La finale di Champions League dello scorso 31 maggio ha tracciato un notevole solco nel 2025 nerazzurro. In panchina c’era Simone Inzaghi, condottiero di una Inter straripante e devastante contro il Barcellona di Yamal in semifinale, ma capitolata in finale per 5-0 contro il PSG (peggior sconfitta di sempre in una finale di Champions League). Il “31 maggio” segna lo spartiacque interista: Inzaghi lascia l’Inter dopo 4 stagioni e al suo posto subentra Cristian Chivu, la vera e propria scommessa nerazzurra.

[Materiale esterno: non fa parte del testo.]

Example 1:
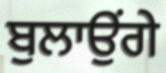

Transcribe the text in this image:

ਬੁਲਾਉਂਗੇ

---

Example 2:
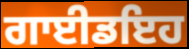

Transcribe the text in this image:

ਗਾਈਡਇਹ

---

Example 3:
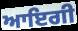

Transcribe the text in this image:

ਆਇਗੀ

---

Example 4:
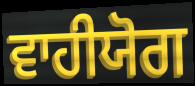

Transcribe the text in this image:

ਵਾਹੀਯੋਗ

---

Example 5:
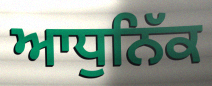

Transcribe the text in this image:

ਆਧੁਨਿੱਕ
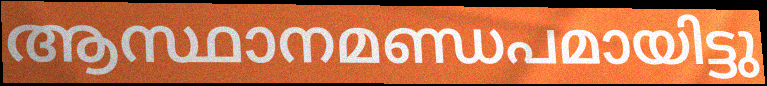
ആസ്ഥാനമണ്ഡപമായിട്ടു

Prima di approdare sulla panchina interista, Cristian Chivu contava 15 panchine in Serie A, tutte alla corte del Parma da febbraio a maggio, ma probabilmente insufficienti per prendere le redini di una squadra a pezzi, dopo il disastro di Monaco di Baviera. È questo il pensiero di molti tifosi interisti che si preparavano a una stagione non al top e all’inizio di un nuovo ciclo, lasciando con malinconia quello vincente di Inzaghi.

A fine 2025, però, le statistiche dicono altro: Inter prima in classifica con 33 punti, 11 vittorie e 4 sconfitte, sesto piazzamento in Europa, che consentirebbe accesso diretto agli ottavi e primo turno di Coppa Italia superato contro il Venezia. Non male per un quasi neofita.

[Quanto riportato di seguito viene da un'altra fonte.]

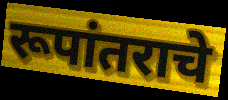
रूपांतराचे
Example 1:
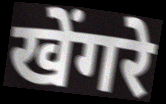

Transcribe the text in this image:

खेंगरे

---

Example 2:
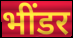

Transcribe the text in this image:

भींडर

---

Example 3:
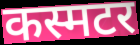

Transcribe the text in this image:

कस्मटर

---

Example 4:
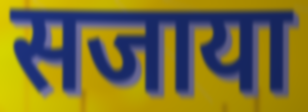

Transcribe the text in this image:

सजाया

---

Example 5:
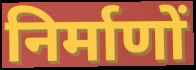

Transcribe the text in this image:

निर्माणों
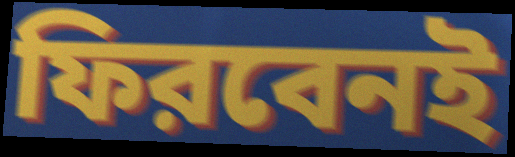
ফিরবেনই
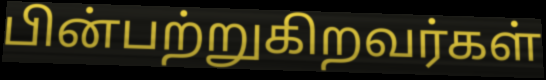
பின்பற்றுகிறவர்கள்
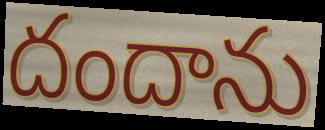
దందాను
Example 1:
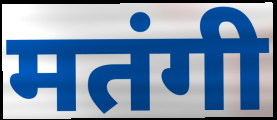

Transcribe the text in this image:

मतंगी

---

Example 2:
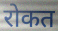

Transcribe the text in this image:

रोकत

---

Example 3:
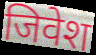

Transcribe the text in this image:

जिवेश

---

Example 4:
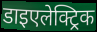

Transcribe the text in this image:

डाइएलेक्ट्रिक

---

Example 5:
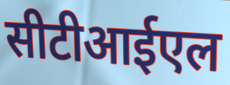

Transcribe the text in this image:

सीटीआईएल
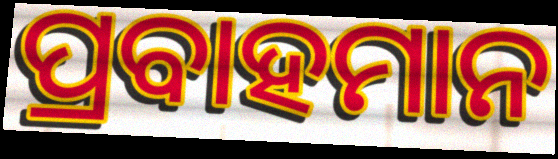
ପ୍ରବାହମାନ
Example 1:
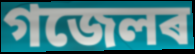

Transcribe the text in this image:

Queste statistiche sono rafforzate se paragonate con i suoi predecessori: Chivu viaggia esattamente in linea col primo anno di Inzaghi , 33 punti per il rumeno, 34 per il piacentino; addirittura meglio rispetto delle annate 2022/23 e 2024/25, rispettivamente 30 e 31 punti in 15 partite. Anche il dato dei gol fatti dà ragione all’ex Parma: 34 gol in 15 partite, esattamente gli stessi dell’ultima stagione di Inzaghi.

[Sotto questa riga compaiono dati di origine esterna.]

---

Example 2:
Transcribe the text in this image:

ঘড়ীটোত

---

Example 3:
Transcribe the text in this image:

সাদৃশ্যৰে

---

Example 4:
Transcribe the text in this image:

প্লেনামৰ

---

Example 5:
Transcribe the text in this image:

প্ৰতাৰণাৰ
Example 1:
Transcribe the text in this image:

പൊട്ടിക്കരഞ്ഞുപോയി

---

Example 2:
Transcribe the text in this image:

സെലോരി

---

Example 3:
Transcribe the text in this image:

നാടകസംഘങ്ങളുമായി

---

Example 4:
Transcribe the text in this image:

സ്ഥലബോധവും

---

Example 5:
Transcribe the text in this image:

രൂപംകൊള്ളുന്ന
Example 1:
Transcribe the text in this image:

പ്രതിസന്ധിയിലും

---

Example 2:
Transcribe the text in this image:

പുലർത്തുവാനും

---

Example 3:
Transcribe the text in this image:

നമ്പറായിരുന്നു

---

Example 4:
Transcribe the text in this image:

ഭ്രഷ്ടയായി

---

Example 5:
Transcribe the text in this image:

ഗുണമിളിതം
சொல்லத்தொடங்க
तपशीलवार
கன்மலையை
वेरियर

Il rumeno perde il miss-match solo con Antonio Conte nelle stagioni 2019/20 e 2020/21, rispettivamente 38 e 36 punti. In ultima analisi, il dato sui gol subiti: la nuova Inter ha la terza migliore difesa degli ultimi 7 anni con 14 gol subiti in 15 partite. Dalla stagione 2019/20 solo la prima Inter di Conte (13 gol subiti) e l’Inter scudettata di Inzaghi (2023/24 con 7 gol subiti) hanno superato questo dato.

Infine il momento dei bilanci: Chivu è assolutamente promosso, andando contro quei sentori e quei giudizi, magari troppo affrettati che il tifoso interista gli ha riservato. Il buon auspicio per il 2026 interista è che questi numeri si concretizzino in un trofeo, continuando un ciclo e una tradizione vincente costruito nelle precedenti stagioni.